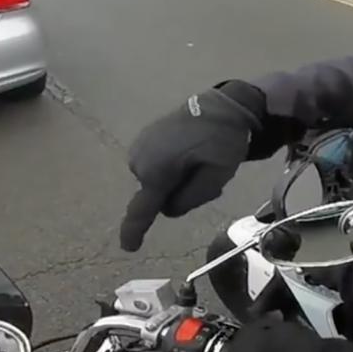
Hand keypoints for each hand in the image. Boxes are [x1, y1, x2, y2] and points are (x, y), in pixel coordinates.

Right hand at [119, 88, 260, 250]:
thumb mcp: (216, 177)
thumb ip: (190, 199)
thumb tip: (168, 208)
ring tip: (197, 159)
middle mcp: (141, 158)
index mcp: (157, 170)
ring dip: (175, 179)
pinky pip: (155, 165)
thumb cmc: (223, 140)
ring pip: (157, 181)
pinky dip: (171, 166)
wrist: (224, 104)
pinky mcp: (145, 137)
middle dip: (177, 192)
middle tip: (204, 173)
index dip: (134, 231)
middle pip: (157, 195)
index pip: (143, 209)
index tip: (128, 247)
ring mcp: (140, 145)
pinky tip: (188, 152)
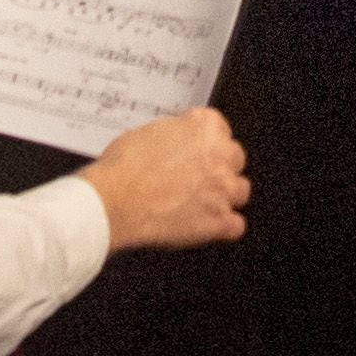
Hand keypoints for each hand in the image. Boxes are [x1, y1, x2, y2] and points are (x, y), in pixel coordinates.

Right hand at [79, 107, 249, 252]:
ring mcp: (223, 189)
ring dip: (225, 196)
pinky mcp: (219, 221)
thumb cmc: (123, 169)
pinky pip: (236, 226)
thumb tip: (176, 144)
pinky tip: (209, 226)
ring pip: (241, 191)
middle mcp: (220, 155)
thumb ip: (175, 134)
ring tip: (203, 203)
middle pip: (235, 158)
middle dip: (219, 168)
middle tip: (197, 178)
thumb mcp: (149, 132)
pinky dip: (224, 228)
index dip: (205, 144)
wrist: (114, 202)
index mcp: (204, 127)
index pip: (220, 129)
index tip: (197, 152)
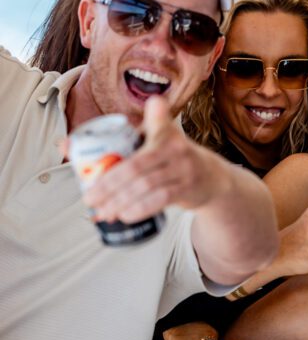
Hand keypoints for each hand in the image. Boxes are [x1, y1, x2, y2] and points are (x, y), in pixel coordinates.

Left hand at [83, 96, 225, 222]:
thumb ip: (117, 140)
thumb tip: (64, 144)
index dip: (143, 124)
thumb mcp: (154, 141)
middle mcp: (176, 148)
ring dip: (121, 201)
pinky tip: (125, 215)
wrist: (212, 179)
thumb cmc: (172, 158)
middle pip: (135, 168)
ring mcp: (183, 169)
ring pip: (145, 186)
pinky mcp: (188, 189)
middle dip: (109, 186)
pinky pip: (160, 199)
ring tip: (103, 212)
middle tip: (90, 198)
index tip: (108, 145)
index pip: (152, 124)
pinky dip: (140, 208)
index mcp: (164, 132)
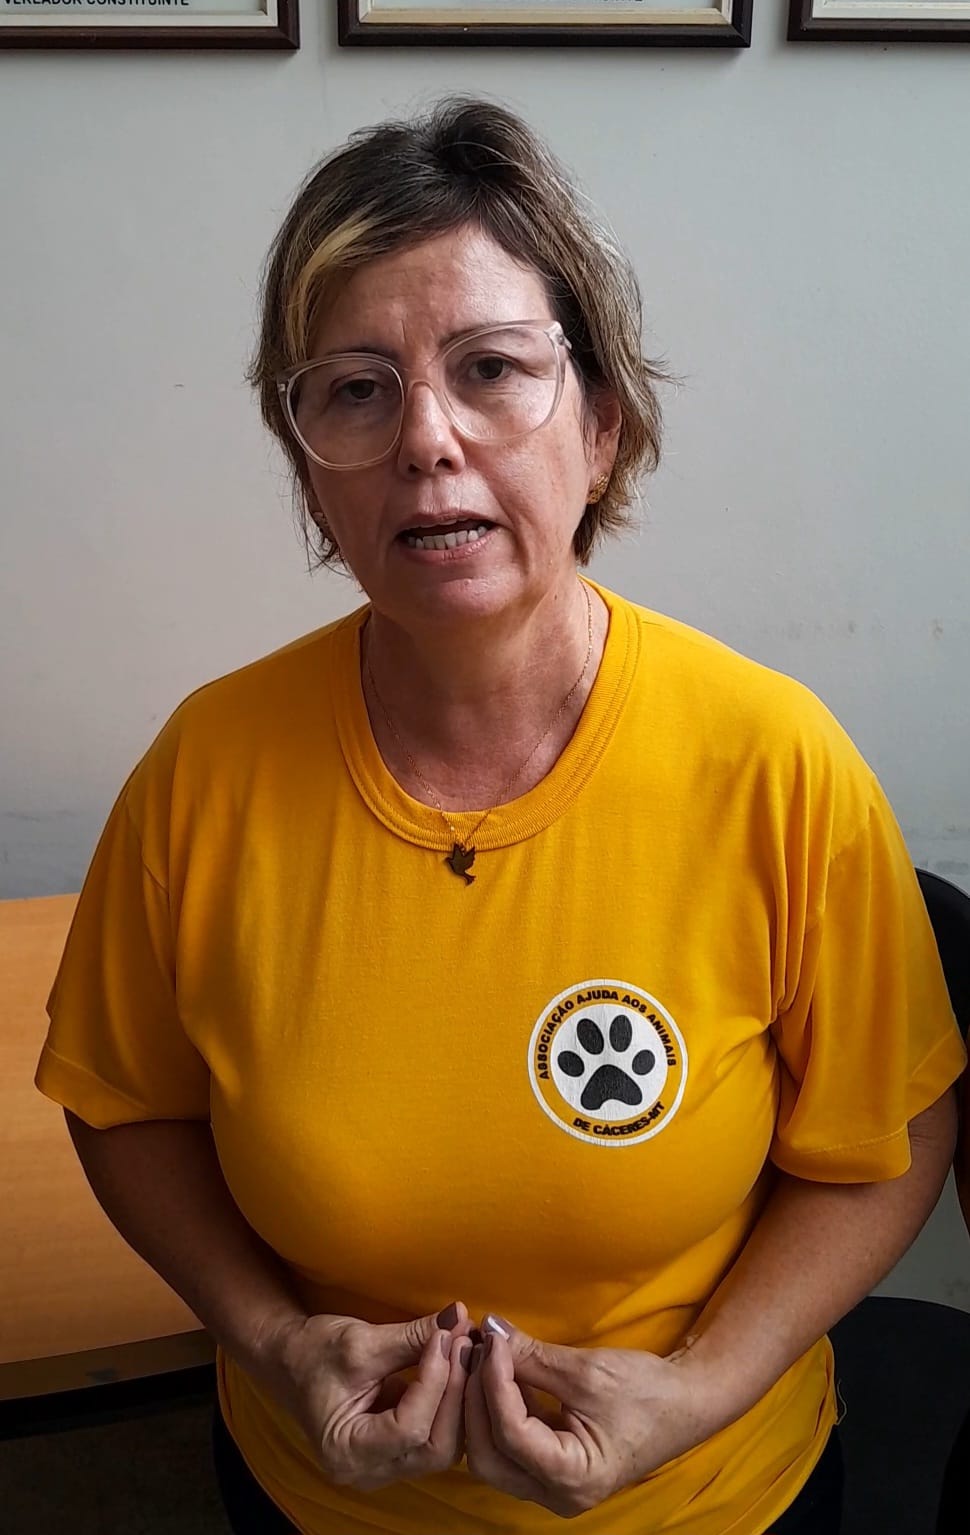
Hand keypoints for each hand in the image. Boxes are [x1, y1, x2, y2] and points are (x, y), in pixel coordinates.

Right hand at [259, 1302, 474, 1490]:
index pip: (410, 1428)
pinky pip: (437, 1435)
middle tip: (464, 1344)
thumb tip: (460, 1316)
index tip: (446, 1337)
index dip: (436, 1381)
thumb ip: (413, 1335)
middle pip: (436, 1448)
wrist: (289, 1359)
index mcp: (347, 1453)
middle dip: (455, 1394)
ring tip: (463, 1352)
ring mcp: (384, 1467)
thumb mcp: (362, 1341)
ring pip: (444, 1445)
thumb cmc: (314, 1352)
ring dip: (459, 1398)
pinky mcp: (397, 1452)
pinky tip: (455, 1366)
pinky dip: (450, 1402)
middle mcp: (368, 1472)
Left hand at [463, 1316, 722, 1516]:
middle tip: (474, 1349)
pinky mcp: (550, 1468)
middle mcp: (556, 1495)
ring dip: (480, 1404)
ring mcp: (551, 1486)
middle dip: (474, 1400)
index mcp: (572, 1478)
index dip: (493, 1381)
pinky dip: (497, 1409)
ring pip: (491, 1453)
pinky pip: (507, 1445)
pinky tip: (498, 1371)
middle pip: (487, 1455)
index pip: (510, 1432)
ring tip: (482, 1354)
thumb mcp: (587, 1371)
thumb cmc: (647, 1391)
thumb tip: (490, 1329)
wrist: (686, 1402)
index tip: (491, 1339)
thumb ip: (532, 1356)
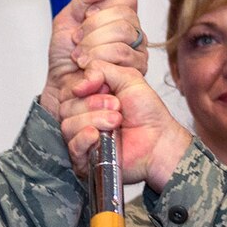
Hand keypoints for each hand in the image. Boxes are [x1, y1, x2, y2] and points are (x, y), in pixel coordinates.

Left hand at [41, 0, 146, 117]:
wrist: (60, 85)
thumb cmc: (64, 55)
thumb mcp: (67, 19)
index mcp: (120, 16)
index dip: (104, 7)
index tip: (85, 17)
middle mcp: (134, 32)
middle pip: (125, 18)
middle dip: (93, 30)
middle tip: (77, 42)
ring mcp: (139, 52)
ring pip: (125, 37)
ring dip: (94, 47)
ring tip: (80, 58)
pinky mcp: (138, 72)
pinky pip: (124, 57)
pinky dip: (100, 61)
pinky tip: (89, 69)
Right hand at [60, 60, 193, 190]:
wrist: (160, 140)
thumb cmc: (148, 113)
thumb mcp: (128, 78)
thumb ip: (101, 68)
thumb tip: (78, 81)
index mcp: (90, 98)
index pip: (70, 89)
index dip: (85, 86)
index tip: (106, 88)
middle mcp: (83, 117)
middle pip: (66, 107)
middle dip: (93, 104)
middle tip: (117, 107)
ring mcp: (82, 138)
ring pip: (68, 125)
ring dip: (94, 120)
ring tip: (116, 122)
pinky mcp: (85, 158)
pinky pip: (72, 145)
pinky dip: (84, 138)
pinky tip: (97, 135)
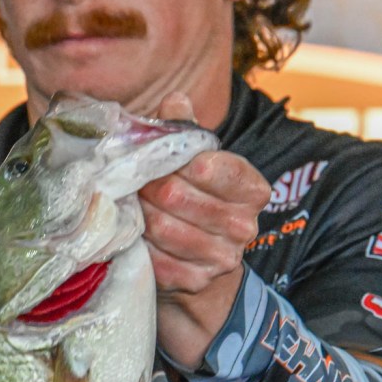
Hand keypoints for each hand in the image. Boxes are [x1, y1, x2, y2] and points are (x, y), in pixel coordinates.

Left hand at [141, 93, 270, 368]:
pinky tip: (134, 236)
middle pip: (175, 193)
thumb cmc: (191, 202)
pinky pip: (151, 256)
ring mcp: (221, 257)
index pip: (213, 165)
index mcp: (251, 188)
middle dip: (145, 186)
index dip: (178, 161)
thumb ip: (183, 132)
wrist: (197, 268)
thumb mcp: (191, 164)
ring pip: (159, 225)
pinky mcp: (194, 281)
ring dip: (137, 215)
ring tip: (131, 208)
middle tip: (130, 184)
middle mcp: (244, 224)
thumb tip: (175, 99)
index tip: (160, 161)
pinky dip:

• **EXERCISE INSTRUCTIONS**
Hand over the entries again, exactly as written and without the pictures.

• **ANSWER SECTION**
Hand keypoints for each hand in the image. Boxes are [x1, y1, x2, y2] and points are (x, y), in pixel coordinates.

Right hand at [119, 88, 260, 250]:
thumb mcp: (216, 177)
thumb ip: (190, 199)
thumb tip: (168, 208)
ring tip: (197, 159)
middle mcp: (141, 158)
index mcp: (157, 170)
ring dip: (175, 179)
pinky pip: (155, 165)
thumb cmc: (223, 140)
ring pip: (157, 181)
pinky dip: (171, 166)
wrist: (224, 104)
pinky mcp: (145, 137)
middle dip: (177, 192)
middle tip: (204, 173)
index dip: (134, 231)
middle pip: (157, 195)
index pip: (143, 209)
index tip: (128, 247)
ring mcp: (140, 145)
pinky tip: (188, 152)
Hand keypoints for each hand in the image. Boxes are [x1, y1, x2, y2] and points are (x, y), in pixel coordinates.

Right hand at [79, 107, 249, 252]:
ring mcp: (223, 189)
ring dip: (225, 196)
pinky mcp: (219, 221)
thumb cmc: (123, 169)
pinky pip: (236, 226)
thumb tip: (176, 144)
pinky tip: (209, 226)
ring pip: (241, 191)
middle mcp: (220, 155)
thumb ip: (175, 134)
ring tip: (203, 203)
middle pip: (235, 158)
middle dip: (219, 168)
middle tip: (197, 178)
thumb mcp: (149, 132)
pinky dip: (224, 228)
index dip: (205, 144)
wrist: (114, 202)
index mcp: (204, 127)
index pip: (220, 129)
index tip: (197, 152)
Hand keypoints for each hand in the image. Boxes are [x1, y1, x2, y2] and points are (x, y), in pixel coordinates.

Left hand at [83, 96, 225, 222]:
thumb ip: (117, 140)
thumb tip: (64, 144)
index dip: (143, 124)
thumb mcp: (154, 141)
middle mcp: (176, 148)
ring dip: (121, 201)
pinky tip: (125, 215)
wrist: (212, 179)
thumb cmc: (172, 158)
middle pip: (135, 168)
ring mcp: (183, 169)
ring pip: (145, 186)
pinky mcp: (188, 189)
middle dip: (109, 186)
pinky pip: (160, 199)
ring tip: (103, 212)
middle tip: (90, 198)
index tip: (108, 145)
index pip: (152, 124)
pinky dip: (140, 208)
index mcp: (164, 132)
Hand keypoints for each hand in the image. Boxes are [x1, y1, x2, y2] and points are (x, y), in pixel coordinates.

Right hand at [259, 1302, 474, 1490]:
index pip: (410, 1428)
pinky pip: (437, 1435)
middle tip: (464, 1344)
thumb tip: (460, 1316)
index tip: (446, 1337)
index dip: (436, 1381)
thumb ip: (413, 1335)
middle pip: (436, 1448)
wrist: (289, 1359)
index mcp: (347, 1453)
middle dip: (455, 1394)
ring tip: (463, 1352)
ring mcp: (384, 1467)
thumb mcp: (362, 1341)
ring pip: (444, 1445)
thumb cmc: (314, 1352)
ring dip: (459, 1398)
pinky mcp: (397, 1452)
pinky tip: (455, 1366)
pinky dip: (450, 1402)
middle mcp: (368, 1472)
Left hand at [463, 1316, 722, 1516]:
middle tip: (474, 1349)
pinky mcp: (550, 1468)
middle mcp: (556, 1495)
ring dip: (480, 1404)
ring mcp: (551, 1486)
middle dip: (474, 1400)
index mcp: (572, 1478)
index dip: (493, 1381)
pinky dip: (497, 1409)
ring pip: (491, 1453)
pinky pip: (507, 1445)
pinky tip: (498, 1371)
middle pip: (487, 1455)
index pip: (510, 1432)
ring tip: (482, 1354)
thumb mcp: (587, 1371)
thumb cmc: (647, 1391)
thumb tip: (490, 1329)
wrist: (686, 1402)
index tip: (491, 1339)
thumb ip: (532, 1356)
Hand keypoints for each hand in the image. Boxes are [x1, y1, x2, y2] and points are (x, y), in pixel coordinates.

Left hand at [41, 0, 146, 117]:
wrist: (60, 85)
thumb cmc: (64, 55)
thumb mcp: (67, 19)
index mcp: (120, 16)
index dip: (104, 7)
index tip: (85, 17)
middle mcp: (134, 32)
middle pip: (125, 18)
middle dip: (93, 30)
middle tip: (77, 42)
ring mcp: (139, 52)
ring pip: (125, 37)
ring dip: (94, 47)
ring tip: (80, 58)
pinky mcp: (138, 72)
pinky pip: (124, 57)
pinky dip: (100, 61)
pinky tip: (89, 69)
Right hand at [60, 60, 193, 190]:
wrist: (160, 140)
thumb cmc: (148, 113)
thumb mcp: (128, 78)
thumb ip: (101, 68)
thumb tip: (78, 81)
index mcp: (90, 98)
index pip: (70, 89)
index dip: (85, 86)
index tip: (106, 88)
middle mcp: (83, 117)
middle pip: (66, 107)
middle dip: (93, 104)
middle tip: (117, 107)
ring mcp: (82, 138)
ring pip: (68, 125)
ring dip: (94, 120)
ring tip: (116, 122)
pinky mcp: (85, 158)
pinky pip: (72, 145)
pinky dip: (84, 138)
pinky tip: (97, 135)
Hand keypoints for each hand in the image. Boxes are [x1, y1, x2, y2] and points are (x, y), in pixel coordinates.

Left hand at [141, 93, 270, 368]:
pinky tip: (134, 236)
middle pip: (175, 193)
thumb cmc: (191, 202)
pinky pip: (151, 256)
ring mcp: (221, 257)
index pip: (213, 165)
index mcp: (251, 188)
middle dip: (145, 186)
index dip: (178, 161)
thumb ip: (183, 132)
wrist: (197, 268)
thumb mcp: (191, 164)
ring pip: (159, 225)
pinky mcp: (194, 281)
ring dip: (137, 215)
ring tip: (131, 208)
middle tip: (130, 184)
middle mcp: (244, 224)
thumb tip: (175, 99)
index tip: (160, 161)
pinky dip:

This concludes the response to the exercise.